** Opening Information provided block **
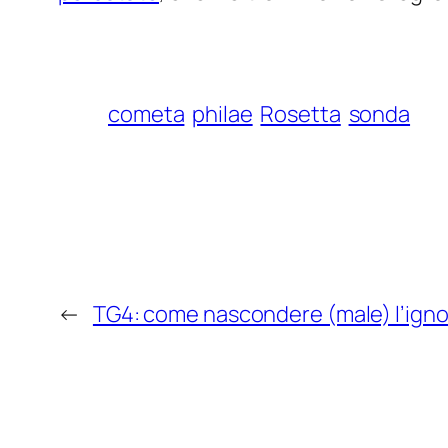
cometa
philae
Rosetta
sonda
←
TG4: come nascondere (male) l’igno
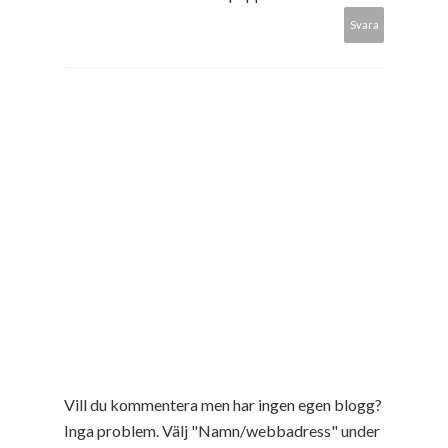
Svara
Vill du kommentera men har ingen egen blogg?
Inga problem. Välj "Namn/webbadress" under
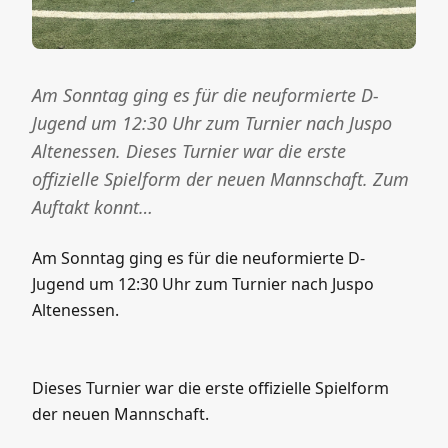
Am Sonntag ging es für die neuformierte D-
Jugend um 12:30 Uhr zum Turnier nach Juspo
Altenessen. Dieses Turnier war die erste
offizielle Spielform der neuen Mannschaft. Zum
Auftakt konnt…
Am Sonntag ging es für die neuformierte D-
Jugend um 12:30 Uhr zum Turnier nach Juspo
Altenessen.
Dieses Turnier war die erste offizielle Spielform
der neuen Mannschaft.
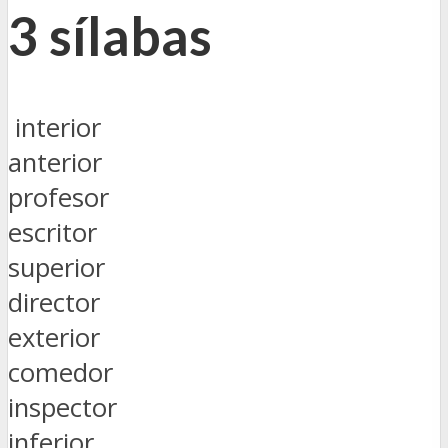
3 sílabas
interior
anterior
profesor
escritor
superior
director
exterior
comedor
inspector
inferior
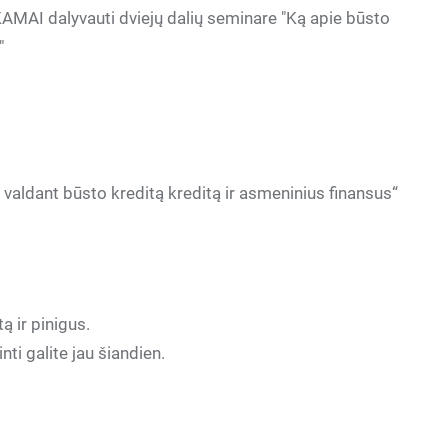
MAI dalyvauti dviejų dalių seminare "Ką apie būsto
"
ni valdant būsto kreditą kreditą ir asmeninius finansus“
tą ir pinigus.
ti galite jau šiandien.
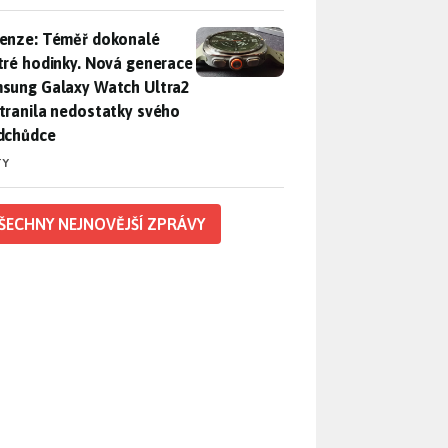
enze: Téměř dokonalé chytré hodinky. Nová generace Samsung
enze: Téměř dokonalé
tré hodinky. Nová generace
sung Galaxy Watch Ultra2
tranila nedostatky svého
dchůdce
TY
ŠECHNY NEJNOVĚJŠÍ ZPRÁVY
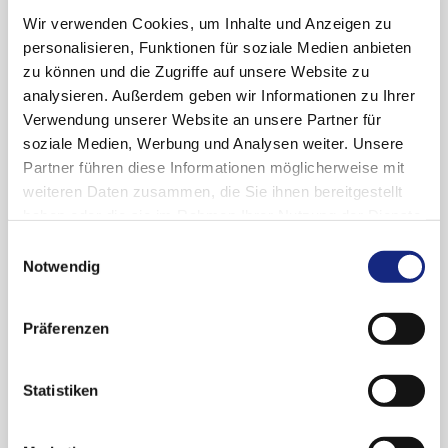
(vollständig oder partiell).
Wir verwenden Cookies, um Inhalte und Anzeigen zu
personalisieren, Funktionen für soziale Medien anbieten
Mammakarzinom:
zu können und die Zugriffe auf unsere Website zu
analysieren. Außerdem geben wir Informationen zu Ihrer
als Monotherapie bei Erwachsenen mit
Verwendung unserer Website an unsere Partner für
BRCA1/2-Mutationen in der Keimbahn, die ein
soziale Medien, Werbung und Analysen weiter. Unsere
HER2-negatives, lokal fortgeschrittenes oder
Partner führen diese Informationen möglicherweise mit
metastasiertes Mammakarzinom haben. Die
weiteren Daten zusammen, die Sie ihnen bereitgestellt
Patienten sollten zuvor mit einem
haben oder die sie im Rahmen Ihrer Nutzung der Dienste
Anthrazyklin und einem Taxan im
gesammelt haben. Sie geben Einwilligung zu unseren
Einwilligungsauswahl
(neo)adjuvanten oder metastasierten Setting
Cookies, wenn Sie unsere Webseite weiterhin
Notwendig
behandelt worden sein, es sei denn, die
nutzen.
Datenschutzerklärung
|
Impressum
Patienten waren für diese Behandlungen
nicht geeignet.
Präferenzen
Patienten mit Hormonrezeptor(HR)-positivem
Mammakarzinom sollten außerdem eine
Statistiken
Krankheitsprogression während oder nach
einer vorherigen endokrinen Therapie
aufweisen oder für eine endokrine Therapie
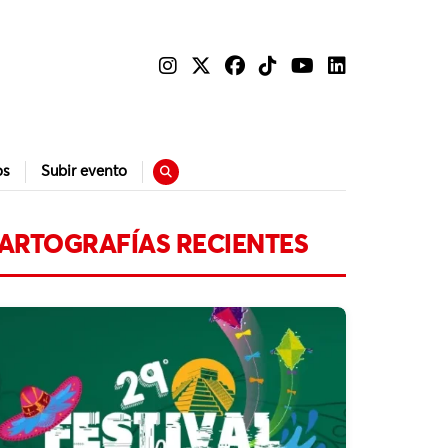
os
Subir evento
ARTOGRAFÍAS RECIENTES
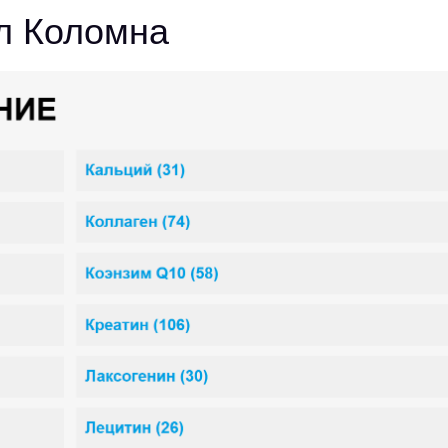
л Коломна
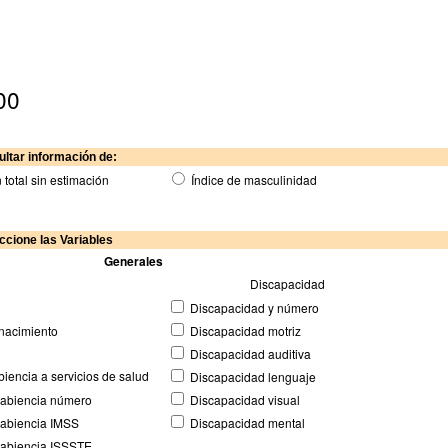
00
ltar información de:
 total sin estimación
Índice de masculinidad
ccione las Variables
Generales
Discapacidad
Discapacidad y número
nacimiento
Discapacidad motriz
Discapacidad auditiva
encia a servicios de salud
Discapacidad lenguaje
abiencia número
Discapacidad visual
abiencia IMSS
Discapacidad mental
abiencia ISSSTE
** Closing Information provided block **
_Exercise requirements_:
Transcribe every line of the records exactly. Pictures do not belong in the copy.

_Exercise output_:
cometa
philae
Rosetta
sonda
←
TG4: come nascondere (male) l’igno
Svara
Vill du kommentera men har ingen egen blogg?
Inga problem. Välj "Namn/webbadress" under
Am Sonntag ging es für die neuformierte D-
Jugend um 12:30 Uhr zum Turnier nach Juspo
Altenessen. Dieses Turnier war die erste
offizielle Spielform der neuen Mannschaft. Zum
Auftakt konnt…
Am Sonntag ging es für die neuformierte D-
Jugend um 12:30 Uhr zum Turnier nach Juspo
Altenessen.
Dieses Turnier war die erste offizielle Spielform
der neuen Mannschaft.
3 sílabas
interior
anterior
profesor
escritor
superior
director
exterior
comedor
inspector
inferior
MAI dalyvauti dviejų dalių seminare "Ką apie būsto
"
ni valdant būsto kreditą kreditą ir asmeninius finansus“
tą ir pinigus.
ti galite jau šiandien.
enze: Téměř dokonalé chytré hodinky. Nová generace Samsung
enze: Téměř dokonalé
tré hodinky. Nová generace
sung Galaxy Watch Ultra2
tranila nedostatky svého
dchůdce
TY
ŠECHNY NEJNOVĚJŠÍ ZPRÁVY
(vollständig oder partiell).
Wir verwenden Cookies, um Inhalte und Anzeigen zu
personalisieren, Funktionen für soziale Medien anbieten
Mammakarzinom:
zu können und die Zugriffe auf unsere Website zu
analysieren. Außerdem geben wir Informationen zu Ihrer
als Monotherapie bei Erwachsenen mit
Verwendung unserer Website an unsere Partner für
BRCA1/2-Mutationen in der Keimbahn, die ein
soziale Medien, Werbung und Analysen weiter. Unsere
HER2-negatives, lokal fortgeschrittenes oder
Partner führen diese Informationen möglicherweise mit
metastasiertes Mammakarzinom haben. Die
weiteren Daten zusammen, die Sie ihnen bereitgestellt
Patienten sollten zuvor mit einem
haben oder die sie im Rahmen Ihrer Nutzung der Dienste
Anthrazyklin und einem Taxan im
gesammelt haben. Sie geben Einwilligung zu unseren
Einwilligungsauswahl
(neo)adjuvanten oder metastasierten Setting
Cookies, wenn Sie unsere Webseite weiterhin
Notwendig
behandelt worden sein, es sei denn, die
nutzen.
Datenschutzerklärung
|
Impressum
Patienten waren für diese Behandlungen
nicht geeignet.
Präferenzen
Patienten mit Hormonrezeptor(HR)-positivem
Mammakarzinom sollten außerdem eine
Statistiken
Krankheitsprogression während oder nach
einer vorherigen endokrinen Therapie
aufweisen oder für eine endokrine Therapie
os
Subir evento
ARTOGRAFÍAS RECIENTES
л Коломна
00
ltar información de:
 total sin estimación
Índice de masculinidad
ccione las Variables
Generales
Discapacidad
Discapacidad y número
nacimiento
Discapacidad motriz
Discapacidad auditiva
encia a servicios de salud
Discapacidad lenguaje
abiencia número
Discapacidad visual
abiencia IMSS
Discapacidad mental
abiencia ISSSTE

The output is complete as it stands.